**Data for analysis:**

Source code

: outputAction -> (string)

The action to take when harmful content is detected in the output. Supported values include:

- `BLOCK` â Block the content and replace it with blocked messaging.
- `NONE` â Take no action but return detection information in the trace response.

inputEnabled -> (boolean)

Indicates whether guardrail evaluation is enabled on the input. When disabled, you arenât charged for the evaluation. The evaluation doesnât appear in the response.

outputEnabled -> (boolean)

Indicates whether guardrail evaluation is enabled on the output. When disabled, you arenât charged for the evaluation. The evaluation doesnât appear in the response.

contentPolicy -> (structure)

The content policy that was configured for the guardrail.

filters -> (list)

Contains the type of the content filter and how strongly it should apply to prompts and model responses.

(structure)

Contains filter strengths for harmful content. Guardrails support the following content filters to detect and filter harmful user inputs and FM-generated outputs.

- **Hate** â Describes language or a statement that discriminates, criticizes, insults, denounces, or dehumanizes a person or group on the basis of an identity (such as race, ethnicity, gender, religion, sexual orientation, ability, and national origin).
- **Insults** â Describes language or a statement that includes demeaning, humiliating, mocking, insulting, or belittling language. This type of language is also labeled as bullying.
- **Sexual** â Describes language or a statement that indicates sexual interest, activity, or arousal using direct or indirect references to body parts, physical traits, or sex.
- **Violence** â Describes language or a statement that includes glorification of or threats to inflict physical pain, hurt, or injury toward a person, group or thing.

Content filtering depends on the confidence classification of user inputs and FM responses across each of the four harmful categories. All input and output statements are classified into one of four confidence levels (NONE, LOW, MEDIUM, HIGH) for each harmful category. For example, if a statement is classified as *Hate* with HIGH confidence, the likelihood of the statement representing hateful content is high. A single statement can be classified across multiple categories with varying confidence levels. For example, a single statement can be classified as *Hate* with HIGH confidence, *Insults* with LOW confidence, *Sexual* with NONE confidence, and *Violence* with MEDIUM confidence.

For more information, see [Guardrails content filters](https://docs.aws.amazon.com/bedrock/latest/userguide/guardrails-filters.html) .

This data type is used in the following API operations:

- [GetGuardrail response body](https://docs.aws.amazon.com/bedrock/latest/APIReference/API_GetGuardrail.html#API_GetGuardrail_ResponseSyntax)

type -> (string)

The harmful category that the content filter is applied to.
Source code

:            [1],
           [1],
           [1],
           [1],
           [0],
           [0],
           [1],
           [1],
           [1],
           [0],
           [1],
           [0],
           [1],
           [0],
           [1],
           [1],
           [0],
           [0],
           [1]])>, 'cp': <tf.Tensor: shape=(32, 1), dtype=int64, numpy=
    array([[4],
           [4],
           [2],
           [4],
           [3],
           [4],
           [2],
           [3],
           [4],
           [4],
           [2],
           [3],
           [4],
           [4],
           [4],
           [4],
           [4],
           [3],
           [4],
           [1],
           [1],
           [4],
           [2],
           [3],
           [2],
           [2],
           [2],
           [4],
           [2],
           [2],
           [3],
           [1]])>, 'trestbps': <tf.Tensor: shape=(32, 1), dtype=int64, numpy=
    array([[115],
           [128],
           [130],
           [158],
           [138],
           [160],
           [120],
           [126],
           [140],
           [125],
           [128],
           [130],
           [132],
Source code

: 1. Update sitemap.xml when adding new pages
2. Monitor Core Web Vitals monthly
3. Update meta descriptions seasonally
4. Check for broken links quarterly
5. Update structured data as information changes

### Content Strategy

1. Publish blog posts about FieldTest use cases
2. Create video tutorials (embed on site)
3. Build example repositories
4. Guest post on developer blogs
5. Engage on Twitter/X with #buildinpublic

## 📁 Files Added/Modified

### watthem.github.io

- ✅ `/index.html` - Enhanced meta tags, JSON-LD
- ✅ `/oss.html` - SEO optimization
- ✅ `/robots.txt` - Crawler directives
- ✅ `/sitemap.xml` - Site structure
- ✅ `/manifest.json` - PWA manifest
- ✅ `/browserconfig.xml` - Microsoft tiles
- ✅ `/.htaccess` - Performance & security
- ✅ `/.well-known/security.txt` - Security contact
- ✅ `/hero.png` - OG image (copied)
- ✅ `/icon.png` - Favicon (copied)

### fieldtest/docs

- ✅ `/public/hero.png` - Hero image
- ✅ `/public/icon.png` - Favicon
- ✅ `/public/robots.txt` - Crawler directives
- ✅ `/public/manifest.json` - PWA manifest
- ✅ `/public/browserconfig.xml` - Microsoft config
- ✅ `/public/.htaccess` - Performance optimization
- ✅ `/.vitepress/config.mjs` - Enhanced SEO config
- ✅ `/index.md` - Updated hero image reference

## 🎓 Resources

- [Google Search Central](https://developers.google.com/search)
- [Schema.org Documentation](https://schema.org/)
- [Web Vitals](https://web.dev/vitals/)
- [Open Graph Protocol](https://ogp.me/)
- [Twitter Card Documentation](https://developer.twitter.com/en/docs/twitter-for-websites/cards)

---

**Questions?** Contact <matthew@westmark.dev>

**Task to carry out:** Convert the lines from the first one through the line containing "the trace response." into a numbered list, omitting any blank lines.

**Exercise answer:**
1. Source code
2. : outputAction -> (string)
3. The action to take when harmful content is detected in the output. Supported values include:
4. - `BLOCK` â Block the content and replace it with blocked messaging.
5. - `NONE` â Take no action but return detection information in the trace response.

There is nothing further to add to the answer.